Amnesty International Condemns Egypt’s System of Perpetual Imprisonment
“The Egyptian authorities are reviving Mubarak-era tactics of repression including prolonged pretrial detention to silence peaceful activists.”
In a recent report Amnesty International (A.I.) condemned Egypt for its practice of re-imprisoning people who have been arbitrarily detained by ignoring court release orders and instead drumming up new fabricated charges.
In the report, A.I. detailed the cases of five individuals detained by Egypt’s Supreme State Security Prosecution (S.S.S.P.). However, the S.S.S.P. did not comply with court orders to release the people, instead charging them in new cases. The new cases are fabricated charges, A.I. maintains, to keep them behind bars indefinitely.
Amnesty International criticized Egyptian government authorities for detaining the prisoners instead of applying court orders to release them and claimed that such actions indicate how decayed Egypt’s justice system has become, as Najia Bonaim, Director of North Africa Campaigns at Amnesty International, said in a statement.
“This is an illegal practice against detainees, who have been already detained on spurious grounds, constitutes a deliberate ploy to prolong the detention within revolving doors of Egypt’s arbitrary detention system,” Bonaim added.
According to the report, the authorities initially subjected each individual to a forced disappearance or were held incommunicado and only later were brought before the S.S.S.P., which ordered their detention for an investigation into charges of being a member of a terrorist organization.
Bonaim further noted that re-imprisoning detainees goes beyond cruelty for both victims and their families, as the authorities immediately sent the detainees back to prison upon their first release.
Amnesty International argued that such a practice harks back to the rule of former President Hosni Mubarak, when state security services used to re-detain detainees under the Emergency Law. Egypt’s Emergency Law allows people to be administratively detained indefinitely without charges or trial.

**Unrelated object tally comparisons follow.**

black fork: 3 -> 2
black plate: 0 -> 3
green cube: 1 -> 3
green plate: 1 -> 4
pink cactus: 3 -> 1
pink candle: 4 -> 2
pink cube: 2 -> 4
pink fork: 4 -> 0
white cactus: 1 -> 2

Egypt’s Supreme Constitutional Court created an article in the Emergency Law allowing such detention. The Supreme Constitutional Court struck down the article that allowed administrative detention under the Emergency Law in June 2013.
“The Egyptian authorities are reviving Mubarak-era tactics of repression including prolonged pretrial detention to silence peaceful activists, journalists and punish people for their political affiliations by detaining them indefinitely as part of their bid to crush dissent under the guise of combating ‘terrorism,’” said Najia Bounaim.

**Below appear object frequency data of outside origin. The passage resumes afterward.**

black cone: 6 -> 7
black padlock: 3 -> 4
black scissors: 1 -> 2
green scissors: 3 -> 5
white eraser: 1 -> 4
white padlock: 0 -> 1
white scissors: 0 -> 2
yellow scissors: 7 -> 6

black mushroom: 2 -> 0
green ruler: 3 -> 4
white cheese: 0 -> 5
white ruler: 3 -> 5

Amnesty’s report cited the cases of Ola al-Qaradawi, daughter of the Egyptian cleric, Youssef al-Qaradawi, who was re-detained on July 4, 2019, and that of the Aljazeera producer, Mahmoud Hussein, who has been arbitrarily detained since Dec. 23, 2016, in connection with his journalistic work.
The S.S.S.P. charged Hussein with being a member of a terrorist organization, receiving foreign funding and publishing false information in a hearing without a lawyer and ordered his pretrial detention, pending further investigation. Hussein was questioned only upon his arrest, which has lasted two and a half years.

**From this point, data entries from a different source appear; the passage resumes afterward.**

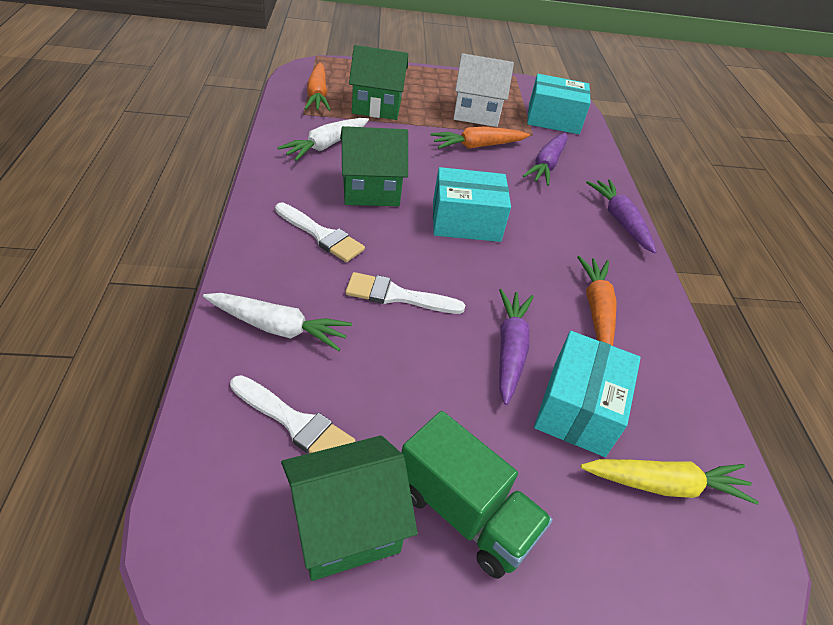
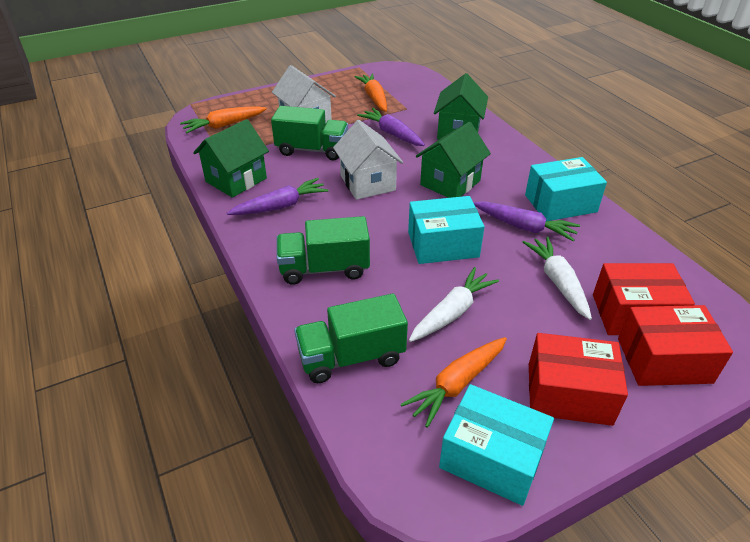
green truck: 1 -> 3
red box: 0 -> 3
white brush: 3 -> 0
white house: 1 -> 2
yellow carrot: 1 -> 0

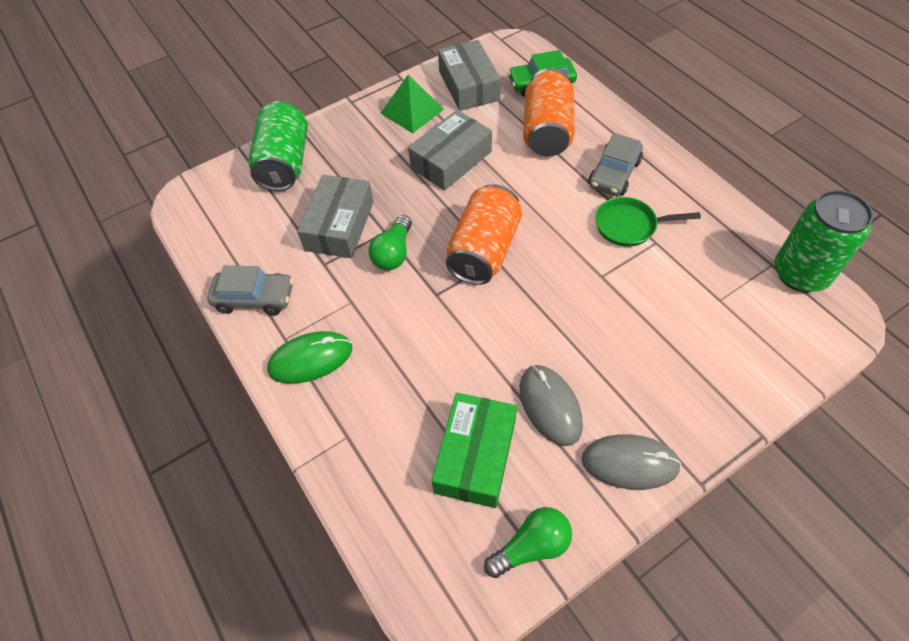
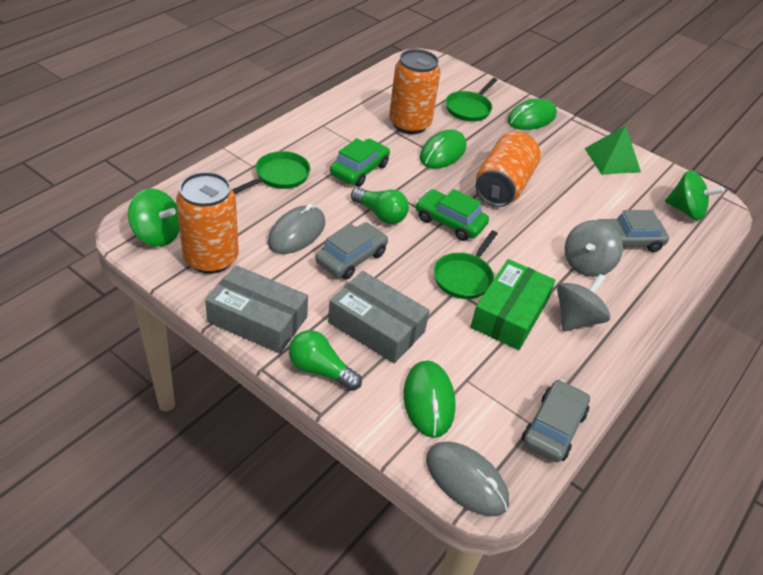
green can: 2 -> 0
green car: 1 -> 2
green mouse: 1 -> 3
green pan: 1 -> 3
green spinning top: 0 -> 2
grey box: 3 -> 2
grey car: 2 -> 3
grey spinning top: 0 -> 2
orange can: 2 -> 3

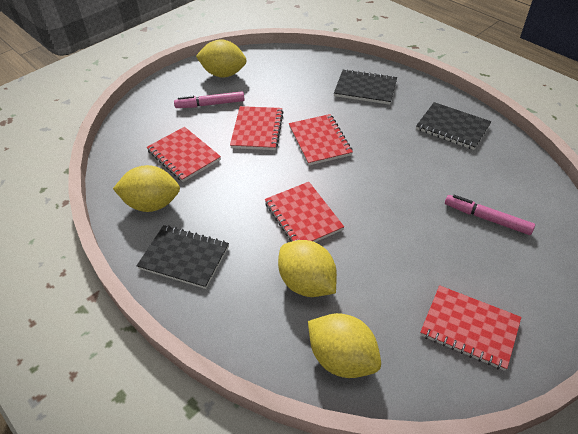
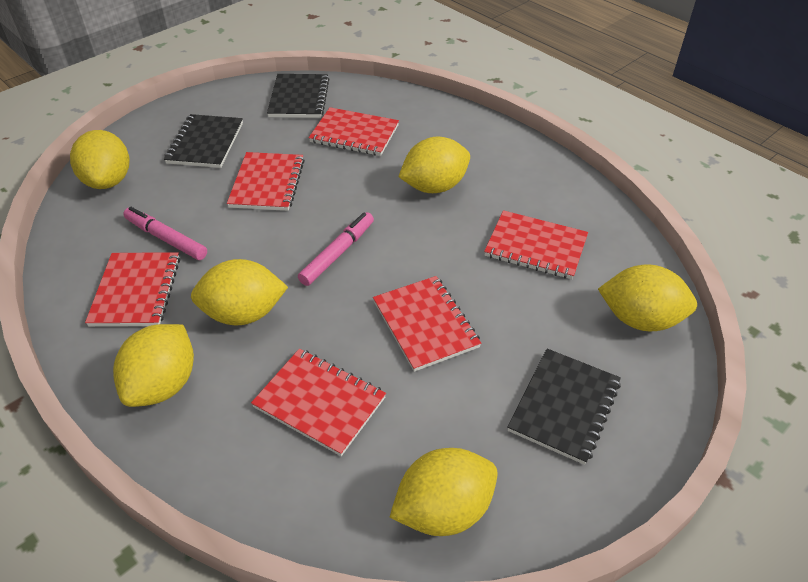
red notebook: 5 -> 6
yellow lemon: 4 -> 6

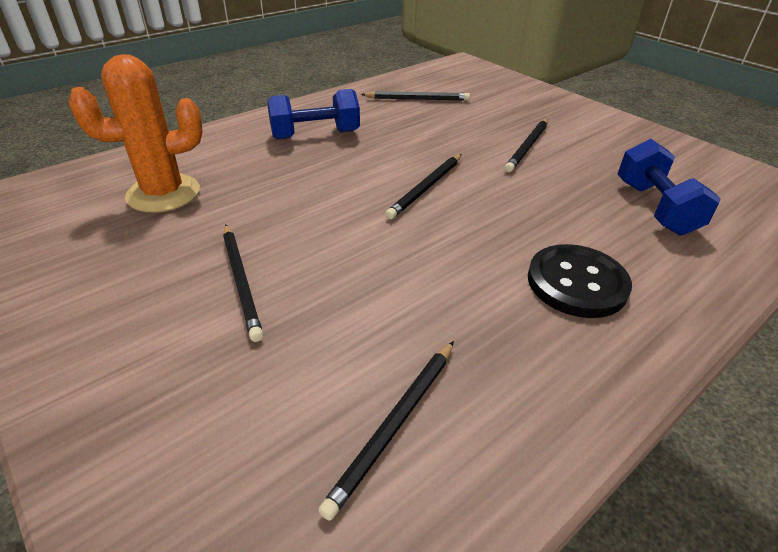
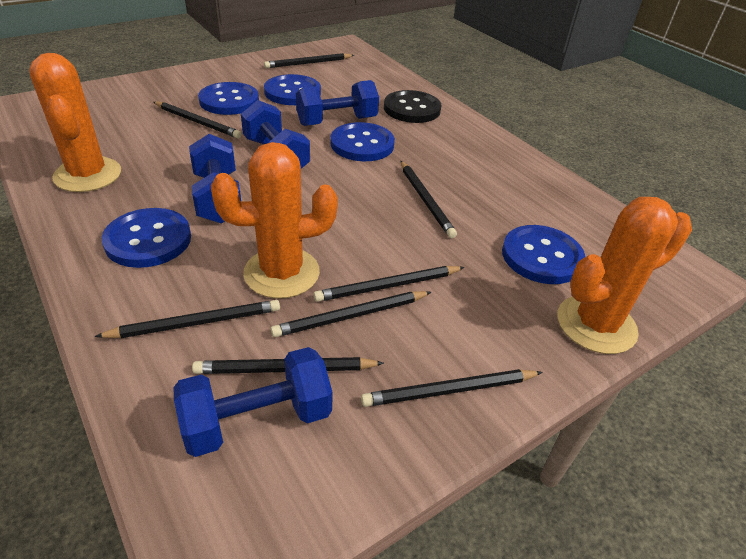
black pencil: 5 -> 8
blue button: 0 -> 5
blue dumbbell: 2 -> 4
orange cactus: 1 -> 3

A judge finally ordered Hussein’s release May 21, 2019, but on May 28, 2019, the S.S.S.P. decided instead to charge him with membership of a banned organization, receiving foreign funding and working for international organizations for a second time. Hussein has already surpassed the two-year maximum term for pretrial detention under Egyptian law.
“Pending their release, the authorities should ensure that they are detained in lawful conditions including being released from solitary confinement and granted access to their family, lawyers and any necessary medical care,” Najia Bonaim said.
In the meantime, the Egyptian parliament agreed this week to extend the Emergency Law for one more period of three months. The law was last enforced in April 2017, in light of terrorist attacks in northern Egypt against Christian churches.
In 2013, Egypt’s military deposed the late Islamist President, Mohammad Morsi, who was the first democratically elected president of Egypt, following the three-decade-long regime of former President Hosni Mubarak. Morsi belonged to the Islamic Brotherhood group, which has been outlawed since then.
The military government in Egypt is indeed repressive, and it tends to comply with what U.S. foreign policy wants. So, one dictatorial government succeeds the former one (Mubarak, who held the reins for 30 years), with a brief interlude of “democratic” rule of the Brotherhood of Muslims, undone by a military coup.
But, what about the Brotherhood? Their foundational principle was Sharia law, which in practice makes no allowance for other religions, atheism, or agosticism. How have non-Sunni minorities in Egypt been treated by the members of the Brotherhood of Islam, we might ask. The organization’s logo features crossed swords and the motto “Prepare!” What’s the implication? And what’s the track record?